When Semi Secret Software first sent out word of Gravity Hook, we immediately jumped over to their website to try out the flash game. The upward gravity flinging madness kept us occupied for hours and we felt confident that the controls would work wonders on the touch screen. They did, but what didn’t translate so well was the gameplay.
You play as a tiny space marine look-alike robot with a grappling hook arm that can grasp onto floating metal balls and fling himself upwards. The catch is that you must be close enough to the ball, or else you’ll fall off the screen to your death. As you make your way up, you’ll find multiple kinds of balls that will blow up upon impact or drop from the sky when grappled. Conceptually, this game gets a gold star.
Gravity Hook HD’s main flaw is that it’s too difficult from the second you begin. Instead of giving you many options of where to grapple, you’ll need to follow strict paths. One mistake will lead to an unrecoverable plummet, making us question the game’s proclaimed casual gameplay.

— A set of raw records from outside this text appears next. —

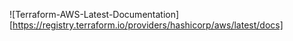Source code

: ![Terraform-AWS-Latest-Documentation][https://registry.terraform.io/providers/hashicorp/aws/latest/docs]
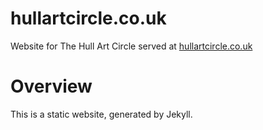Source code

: # hullartcircle.co.uk

Website for The Hull Art Circle served at [hullartcircle.co.uk](https://www.hullartcircle.co.uk)

# Overview

This is a static website, generated by Jekyll.
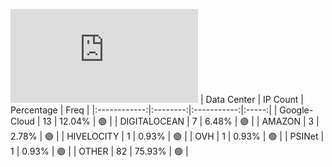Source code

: ![Diagramm](https://github.com/obajay/StateSync-snapshots/blob/main/Projects/Umee/1/README.md)
| Data Center | IP Count | Percentage | Freq |
|:------------:|:--------:|:-----------:|:-----:|
| Google-Cloud | 13 | 12.04% | 🟢 |
| DIGITALOCEAN | 7 | 6.48% | 🟢 |
| AMAZON | 3 | 2.78% | 🟢 |
| HIVELOCITY | 1 | 0.93% | 🟢 |
| OVH | 1 | 0.93% | 🟢 |
| PSINet | 1 | 0.93% | 🟢 |
| OTHER | 82 | 75.93% | 🟢 |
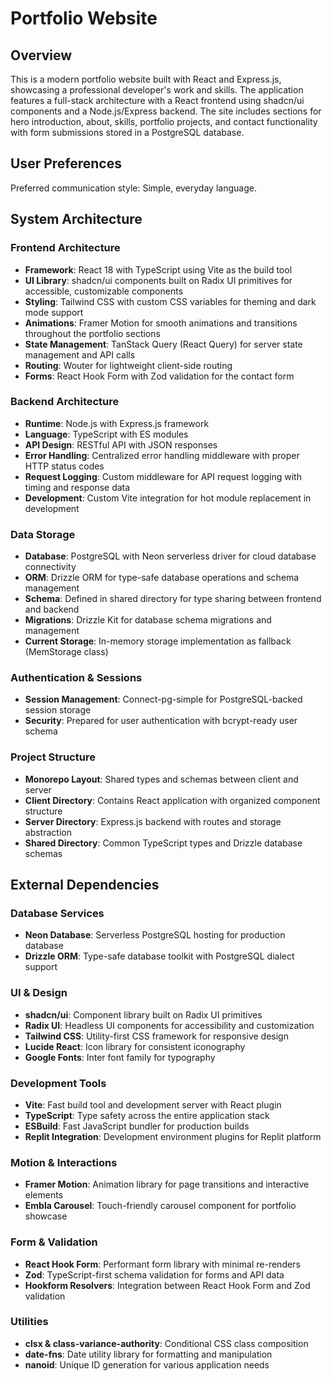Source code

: # Portfolio Website

## Overview

This is a modern portfolio website built with React and Express.js, showcasing a professional developer's work and skills. The application features a full-stack architecture with a React frontend using shadcn/ui components and a Node.js/Express backend. The site includes sections for hero introduction, about, skills, portfolio projects, and contact functionality with form submissions stored in a PostgreSQL database.

## User Preferences

Preferred communication style: Simple, everyday language.

## System Architecture

### Frontend Architecture
- **Framework**: React 18 with TypeScript using Vite as the build tool
- **UI Library**: shadcn/ui components built on Radix UI primitives for accessible, customizable components
- **Styling**: Tailwind CSS with custom CSS variables for theming and dark mode support
- **Animations**: Framer Motion for smooth animations and transitions throughout the portfolio sections
- **State Management**: TanStack Query (React Query) for server state management and API calls
- **Routing**: Wouter for lightweight client-side routing
- **Forms**: React Hook Form with Zod validation for the contact form

### Backend Architecture
- **Runtime**: Node.js with Express.js framework
- **Language**: TypeScript with ES modules
- **API Design**: RESTful API with JSON responses
- **Error Handling**: Centralized error handling middleware with proper HTTP status codes
- **Request Logging**: Custom middleware for API request logging with timing and response data
- **Development**: Custom Vite integration for hot module replacement in development

### Data Storage
- **Database**: PostgreSQL with Neon serverless driver for cloud database connectivity
- **ORM**: Drizzle ORM for type-safe database operations and schema management
- **Schema**: Defined in shared directory for type sharing between frontend and backend
- **Migrations**: Drizzle Kit for database schema migrations and management
- **Current Storage**: In-memory storage implementation as fallback (MemStorage class)

### Authentication & Sessions
- **Session Management**: Connect-pg-simple for PostgreSQL-backed session storage
- **Security**: Prepared for user authentication with bcrypt-ready user schema

### Project Structure
- **Monorepo Layout**: Shared types and schemas between client and server
- **Client Directory**: Contains React application with organized component structure
- **Server Directory**: Express.js backend with routes and storage abstraction
- **Shared Directory**: Common TypeScript types and Drizzle database schemas

## External Dependencies

### Database Services
- **Neon Database**: Serverless PostgreSQL hosting for production database
- **Drizzle ORM**: Type-safe database toolkit with PostgreSQL dialect support

### UI & Design
- **shadcn/ui**: Component library built on Radix UI primitives
- **Radix UI**: Headless UI components for accessibility and customization
- **Tailwind CSS**: Utility-first CSS framework for responsive design
- **Lucide React**: Icon library for consistent iconography
- **Google Fonts**: Inter font family for typography

### Development Tools
- **Vite**: Fast build tool and development server with React plugin
- **TypeScript**: Type safety across the entire application stack
- **ESBuild**: Fast JavaScript bundler for production builds
- **Replit Integration**: Development environment plugins for Replit platform

### Motion & Interactions
- **Framer Motion**: Animation library for page transitions and interactive elements
- **Embla Carousel**: Touch-friendly carousel component for portfolio showcase

### Form & Validation
- **React Hook Form**: Performant form library with minimal re-renders
- **Zod**: TypeScript-first schema validation for forms and API data
- **Hookform Resolvers**: Integration between React Hook Form and Zod validation

### Utilities
- **clsx & class-variance-authority**: Conditional CSS class composition
- **date-fns**: Date utility library for formatting and manipulation
- **nanoid**: Unique ID generation for various application needs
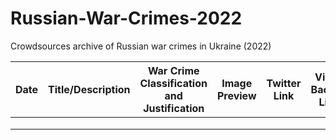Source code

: # Russian-War-Crimes-2022
Crowdsources archive of Russian war crimes in Ukraine (2022)

| Date | Title/Description | War Crime Classification and Justification | Image Preview | Twitter Link | Video Backup Link |
|------|-------------------|--------------------------------------------|---------------|--------------|-------------------|
|      |                   |                                            |               |              |                   |
|      |                   |                                            |               |              |                   |
|      |                   |                                            |               |              |                   |
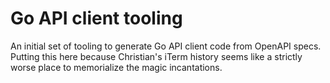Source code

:# Go API client tooling

An initial set of tooling to generate Go API client code from OpenAPI specs.
Putting this here because Christian's iTerm history seems like a strictly
worse place to memorialize the magic incantations.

Another issue is that the pace never feels as speedy as it should. The robot pulls itself up very slowly and it can take ten seconds just to lift off the ground at the beginning of a round.
Prepare for launch.
There are some nice bells and whistles to Gravity Hook HD, however. In Doodle Jump style, you can see bars across the screen marking your previous heights reached. You can also post your scores to online leaderboards spanning the best climbs of the day, week, month, and all time.
Once you pass 500 meters in the main game, you unlock classic mode. Ironically, older is better in this case. Classic mode has a much more approachable difficulty level and quicker speed. Plus, the retro graphics are awesome.
However, what Classic mode lacks are the bells and whistles of the new game mode. The only balls you’ll encounter are the explode-on-impact ones, and there aren’t any high score markers for your other climbs. You’ll also need to manually quit the game to save a score. There are online leaderboards for it, however.
If Semi Secret Software finds a happy medium between the two modes, combining the feature set of HD mode and the speed and approachability of classic mode, Gravity Hook HD could be a real gem. We love that the app is universal, but the $2.99 price tag seems a bit steep for what you’re getting. We’d wait for some of these issues to be addressed before flinging out your money, or at least try the free online version first.